PROBLEM TO SOLVE
Each record below should be reproduced as it is written, with pictures left out entirely.

EXTRACTED ENTRIES
========
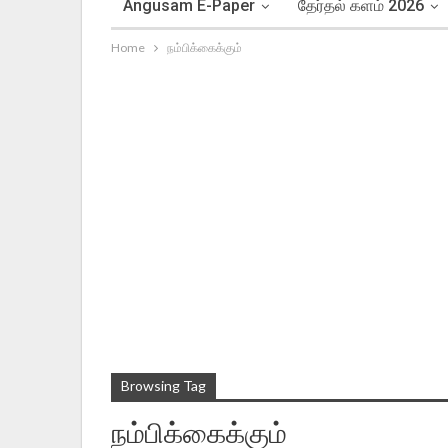
Angusam E-Paper
தேர்தல் களம் 2026
Home
நம்பிக்கைக்கும்
Browsing Tag
நம்பிக்கைக்கும்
========
RESPONSE BELOW
Angusam E-Paper
தேர்தல் களம் 2026
Home
நம்பிக்கைக்கும்
Browsing Tag
நம்பிக்கைக்கும்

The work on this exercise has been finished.